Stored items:
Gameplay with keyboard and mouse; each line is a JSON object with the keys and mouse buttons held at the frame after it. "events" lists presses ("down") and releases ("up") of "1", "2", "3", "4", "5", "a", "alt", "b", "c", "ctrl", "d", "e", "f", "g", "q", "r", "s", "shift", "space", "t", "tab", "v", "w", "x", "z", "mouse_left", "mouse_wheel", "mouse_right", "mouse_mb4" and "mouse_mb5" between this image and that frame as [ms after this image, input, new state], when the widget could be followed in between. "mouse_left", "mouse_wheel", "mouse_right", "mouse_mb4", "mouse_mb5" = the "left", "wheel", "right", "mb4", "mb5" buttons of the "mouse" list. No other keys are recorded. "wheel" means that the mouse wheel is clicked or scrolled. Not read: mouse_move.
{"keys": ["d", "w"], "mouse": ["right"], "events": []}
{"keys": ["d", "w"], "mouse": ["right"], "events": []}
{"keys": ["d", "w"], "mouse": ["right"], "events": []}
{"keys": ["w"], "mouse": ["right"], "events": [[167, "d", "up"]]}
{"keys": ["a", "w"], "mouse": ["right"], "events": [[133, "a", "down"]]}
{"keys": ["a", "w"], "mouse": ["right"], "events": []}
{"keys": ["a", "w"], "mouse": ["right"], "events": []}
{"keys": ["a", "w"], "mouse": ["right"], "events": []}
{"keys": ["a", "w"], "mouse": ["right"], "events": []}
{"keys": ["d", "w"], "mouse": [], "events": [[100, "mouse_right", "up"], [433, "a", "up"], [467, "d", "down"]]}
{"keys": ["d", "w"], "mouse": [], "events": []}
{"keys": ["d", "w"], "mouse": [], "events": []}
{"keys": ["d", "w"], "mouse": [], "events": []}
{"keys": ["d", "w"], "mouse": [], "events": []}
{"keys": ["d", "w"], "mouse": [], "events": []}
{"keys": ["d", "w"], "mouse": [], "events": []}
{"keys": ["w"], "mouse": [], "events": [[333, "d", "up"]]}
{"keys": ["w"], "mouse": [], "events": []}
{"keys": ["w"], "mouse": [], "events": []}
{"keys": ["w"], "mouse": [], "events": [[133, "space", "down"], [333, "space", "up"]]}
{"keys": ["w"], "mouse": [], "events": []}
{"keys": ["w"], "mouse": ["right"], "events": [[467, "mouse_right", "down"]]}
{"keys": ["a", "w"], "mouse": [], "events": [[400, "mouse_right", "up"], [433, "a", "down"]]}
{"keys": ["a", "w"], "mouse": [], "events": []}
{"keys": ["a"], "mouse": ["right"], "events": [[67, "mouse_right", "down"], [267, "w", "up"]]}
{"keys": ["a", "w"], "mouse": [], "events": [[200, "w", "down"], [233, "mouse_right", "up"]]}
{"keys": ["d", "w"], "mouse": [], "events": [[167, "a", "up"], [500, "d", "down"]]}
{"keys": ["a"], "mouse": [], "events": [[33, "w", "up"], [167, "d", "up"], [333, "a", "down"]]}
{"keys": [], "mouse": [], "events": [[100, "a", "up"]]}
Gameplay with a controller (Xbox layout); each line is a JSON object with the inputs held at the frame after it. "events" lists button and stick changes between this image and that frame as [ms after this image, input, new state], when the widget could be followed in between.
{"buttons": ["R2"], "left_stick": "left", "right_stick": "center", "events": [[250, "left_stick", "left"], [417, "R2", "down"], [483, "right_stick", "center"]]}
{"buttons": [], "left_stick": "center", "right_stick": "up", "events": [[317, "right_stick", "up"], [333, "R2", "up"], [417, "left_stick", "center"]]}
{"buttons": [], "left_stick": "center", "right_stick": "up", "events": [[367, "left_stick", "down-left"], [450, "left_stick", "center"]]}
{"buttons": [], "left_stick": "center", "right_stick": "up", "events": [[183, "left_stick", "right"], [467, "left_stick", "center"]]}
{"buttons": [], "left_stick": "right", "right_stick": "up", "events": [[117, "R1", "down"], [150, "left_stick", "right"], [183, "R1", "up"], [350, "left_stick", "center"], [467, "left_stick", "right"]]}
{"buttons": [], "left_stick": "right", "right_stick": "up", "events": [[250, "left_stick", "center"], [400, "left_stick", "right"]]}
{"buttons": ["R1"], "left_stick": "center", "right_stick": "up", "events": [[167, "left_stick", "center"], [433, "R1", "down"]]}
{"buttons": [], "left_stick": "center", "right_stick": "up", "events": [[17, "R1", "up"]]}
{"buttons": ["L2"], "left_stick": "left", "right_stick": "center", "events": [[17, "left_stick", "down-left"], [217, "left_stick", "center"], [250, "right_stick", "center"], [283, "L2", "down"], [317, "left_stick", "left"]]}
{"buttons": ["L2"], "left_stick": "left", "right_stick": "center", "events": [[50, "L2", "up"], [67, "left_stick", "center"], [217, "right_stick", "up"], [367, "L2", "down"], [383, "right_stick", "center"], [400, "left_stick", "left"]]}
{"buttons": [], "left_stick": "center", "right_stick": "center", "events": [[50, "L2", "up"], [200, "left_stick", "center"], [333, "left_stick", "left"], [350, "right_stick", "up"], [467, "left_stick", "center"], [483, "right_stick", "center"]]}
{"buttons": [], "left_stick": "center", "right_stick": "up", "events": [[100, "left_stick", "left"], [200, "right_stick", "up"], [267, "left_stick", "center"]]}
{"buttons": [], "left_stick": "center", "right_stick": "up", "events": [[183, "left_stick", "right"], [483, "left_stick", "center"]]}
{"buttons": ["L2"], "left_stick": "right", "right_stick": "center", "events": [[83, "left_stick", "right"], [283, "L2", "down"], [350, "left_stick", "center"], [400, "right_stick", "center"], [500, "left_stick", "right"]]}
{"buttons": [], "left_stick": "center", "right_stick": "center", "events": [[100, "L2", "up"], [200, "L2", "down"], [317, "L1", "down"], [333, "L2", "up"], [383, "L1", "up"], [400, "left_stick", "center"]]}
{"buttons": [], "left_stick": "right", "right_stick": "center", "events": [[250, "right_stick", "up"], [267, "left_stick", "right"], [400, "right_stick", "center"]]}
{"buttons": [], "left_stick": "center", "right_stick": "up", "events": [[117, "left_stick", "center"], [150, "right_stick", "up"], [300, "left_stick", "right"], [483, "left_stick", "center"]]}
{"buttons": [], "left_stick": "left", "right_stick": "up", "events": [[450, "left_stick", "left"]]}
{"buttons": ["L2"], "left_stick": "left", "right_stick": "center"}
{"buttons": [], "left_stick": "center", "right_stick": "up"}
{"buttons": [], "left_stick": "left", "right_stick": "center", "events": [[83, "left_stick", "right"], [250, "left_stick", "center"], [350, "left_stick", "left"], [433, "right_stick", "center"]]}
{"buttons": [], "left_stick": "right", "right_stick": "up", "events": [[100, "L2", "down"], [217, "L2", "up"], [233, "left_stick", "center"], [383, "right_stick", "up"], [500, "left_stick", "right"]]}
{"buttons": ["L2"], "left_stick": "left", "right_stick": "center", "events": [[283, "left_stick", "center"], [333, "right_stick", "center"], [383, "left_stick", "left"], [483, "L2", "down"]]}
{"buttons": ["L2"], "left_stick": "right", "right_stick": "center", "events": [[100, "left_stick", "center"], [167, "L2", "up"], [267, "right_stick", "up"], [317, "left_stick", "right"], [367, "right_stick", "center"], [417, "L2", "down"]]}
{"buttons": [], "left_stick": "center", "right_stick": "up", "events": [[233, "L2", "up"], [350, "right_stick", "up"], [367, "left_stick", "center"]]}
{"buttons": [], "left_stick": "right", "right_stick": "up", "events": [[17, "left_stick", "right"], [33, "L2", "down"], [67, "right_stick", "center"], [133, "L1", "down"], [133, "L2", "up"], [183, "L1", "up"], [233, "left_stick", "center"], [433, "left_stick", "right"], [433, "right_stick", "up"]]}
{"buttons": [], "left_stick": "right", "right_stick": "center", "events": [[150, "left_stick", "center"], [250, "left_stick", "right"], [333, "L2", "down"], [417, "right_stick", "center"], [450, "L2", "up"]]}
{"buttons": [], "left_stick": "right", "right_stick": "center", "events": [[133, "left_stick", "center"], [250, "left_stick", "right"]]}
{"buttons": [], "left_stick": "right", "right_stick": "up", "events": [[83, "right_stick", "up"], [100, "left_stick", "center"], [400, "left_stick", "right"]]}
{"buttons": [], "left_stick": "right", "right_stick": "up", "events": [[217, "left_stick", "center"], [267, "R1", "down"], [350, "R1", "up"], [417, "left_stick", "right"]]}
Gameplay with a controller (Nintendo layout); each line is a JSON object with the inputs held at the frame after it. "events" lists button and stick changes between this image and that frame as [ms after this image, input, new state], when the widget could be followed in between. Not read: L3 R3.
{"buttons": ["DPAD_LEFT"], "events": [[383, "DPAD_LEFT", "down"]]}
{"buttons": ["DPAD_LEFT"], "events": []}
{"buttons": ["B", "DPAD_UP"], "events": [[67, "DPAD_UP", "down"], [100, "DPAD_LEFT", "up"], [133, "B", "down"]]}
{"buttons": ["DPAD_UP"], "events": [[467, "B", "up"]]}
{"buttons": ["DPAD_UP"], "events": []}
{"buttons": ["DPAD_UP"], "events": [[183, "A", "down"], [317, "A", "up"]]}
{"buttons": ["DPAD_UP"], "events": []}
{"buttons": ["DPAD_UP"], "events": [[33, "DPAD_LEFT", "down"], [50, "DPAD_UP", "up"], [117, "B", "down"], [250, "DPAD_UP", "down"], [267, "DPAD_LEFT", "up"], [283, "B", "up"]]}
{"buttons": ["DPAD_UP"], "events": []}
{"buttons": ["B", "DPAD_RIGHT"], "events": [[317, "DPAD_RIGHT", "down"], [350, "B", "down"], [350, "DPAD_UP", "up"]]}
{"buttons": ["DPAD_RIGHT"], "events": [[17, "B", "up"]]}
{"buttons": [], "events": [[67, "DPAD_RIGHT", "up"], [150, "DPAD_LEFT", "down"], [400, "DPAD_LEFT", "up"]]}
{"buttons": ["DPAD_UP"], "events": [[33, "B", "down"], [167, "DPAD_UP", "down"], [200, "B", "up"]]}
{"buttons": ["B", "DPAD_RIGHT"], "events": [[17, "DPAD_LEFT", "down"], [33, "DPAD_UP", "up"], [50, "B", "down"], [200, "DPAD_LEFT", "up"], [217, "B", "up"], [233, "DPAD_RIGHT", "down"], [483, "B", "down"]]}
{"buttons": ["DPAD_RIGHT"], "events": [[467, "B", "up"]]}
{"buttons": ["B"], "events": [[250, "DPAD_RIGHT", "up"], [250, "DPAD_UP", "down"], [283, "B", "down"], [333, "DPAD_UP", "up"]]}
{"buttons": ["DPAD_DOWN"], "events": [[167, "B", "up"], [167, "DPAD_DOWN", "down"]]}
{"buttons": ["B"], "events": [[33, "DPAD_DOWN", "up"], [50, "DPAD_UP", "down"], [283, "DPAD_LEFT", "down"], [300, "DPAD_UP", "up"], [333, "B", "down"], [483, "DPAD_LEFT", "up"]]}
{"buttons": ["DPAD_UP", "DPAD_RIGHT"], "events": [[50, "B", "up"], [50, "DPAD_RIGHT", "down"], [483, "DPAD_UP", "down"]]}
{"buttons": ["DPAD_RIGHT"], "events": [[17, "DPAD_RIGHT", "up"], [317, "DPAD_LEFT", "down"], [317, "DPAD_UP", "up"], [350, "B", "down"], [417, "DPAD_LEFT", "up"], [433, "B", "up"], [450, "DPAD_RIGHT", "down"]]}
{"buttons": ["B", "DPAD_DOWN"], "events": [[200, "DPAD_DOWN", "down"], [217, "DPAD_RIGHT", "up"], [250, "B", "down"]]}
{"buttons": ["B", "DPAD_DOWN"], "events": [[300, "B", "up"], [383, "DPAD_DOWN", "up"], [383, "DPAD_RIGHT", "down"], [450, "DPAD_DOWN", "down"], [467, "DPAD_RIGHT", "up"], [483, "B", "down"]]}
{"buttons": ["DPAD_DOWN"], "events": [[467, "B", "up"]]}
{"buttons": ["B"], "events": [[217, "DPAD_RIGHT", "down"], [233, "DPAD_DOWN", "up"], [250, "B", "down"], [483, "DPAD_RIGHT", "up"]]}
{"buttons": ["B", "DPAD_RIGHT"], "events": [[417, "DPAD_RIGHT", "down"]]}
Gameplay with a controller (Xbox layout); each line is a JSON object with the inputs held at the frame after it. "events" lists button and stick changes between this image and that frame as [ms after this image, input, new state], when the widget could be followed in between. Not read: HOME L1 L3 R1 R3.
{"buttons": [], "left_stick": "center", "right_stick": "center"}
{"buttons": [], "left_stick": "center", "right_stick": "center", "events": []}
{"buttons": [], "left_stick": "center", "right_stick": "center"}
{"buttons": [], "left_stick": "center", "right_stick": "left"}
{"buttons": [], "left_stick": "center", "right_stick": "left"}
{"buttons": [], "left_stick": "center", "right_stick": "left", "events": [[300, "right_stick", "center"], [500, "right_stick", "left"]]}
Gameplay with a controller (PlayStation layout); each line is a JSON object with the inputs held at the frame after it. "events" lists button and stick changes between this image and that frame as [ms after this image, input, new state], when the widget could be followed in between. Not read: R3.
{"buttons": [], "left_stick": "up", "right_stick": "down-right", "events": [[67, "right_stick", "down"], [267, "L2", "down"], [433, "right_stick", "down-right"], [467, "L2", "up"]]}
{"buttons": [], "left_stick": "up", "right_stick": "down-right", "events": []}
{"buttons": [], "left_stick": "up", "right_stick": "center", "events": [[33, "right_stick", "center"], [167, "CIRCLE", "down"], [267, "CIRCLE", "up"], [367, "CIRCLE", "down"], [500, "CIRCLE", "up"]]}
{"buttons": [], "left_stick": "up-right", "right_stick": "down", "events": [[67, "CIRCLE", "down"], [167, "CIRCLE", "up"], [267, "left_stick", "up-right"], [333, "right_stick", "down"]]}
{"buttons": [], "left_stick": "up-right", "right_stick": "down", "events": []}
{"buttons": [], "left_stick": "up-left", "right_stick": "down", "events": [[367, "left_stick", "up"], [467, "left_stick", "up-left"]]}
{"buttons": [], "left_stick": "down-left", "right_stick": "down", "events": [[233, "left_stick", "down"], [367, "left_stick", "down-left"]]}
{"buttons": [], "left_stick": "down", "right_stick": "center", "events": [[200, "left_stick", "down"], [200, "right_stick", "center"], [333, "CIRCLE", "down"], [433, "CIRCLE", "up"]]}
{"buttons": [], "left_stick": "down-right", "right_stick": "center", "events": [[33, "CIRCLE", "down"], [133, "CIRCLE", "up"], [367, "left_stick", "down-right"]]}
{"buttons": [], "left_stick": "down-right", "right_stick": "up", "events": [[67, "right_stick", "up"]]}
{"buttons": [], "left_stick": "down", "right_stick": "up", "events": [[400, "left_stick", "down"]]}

### PROMPT
Give the number of lines in the records above in which the word "that" appears. Include no other text.

### EXERCISE OUTPUT
5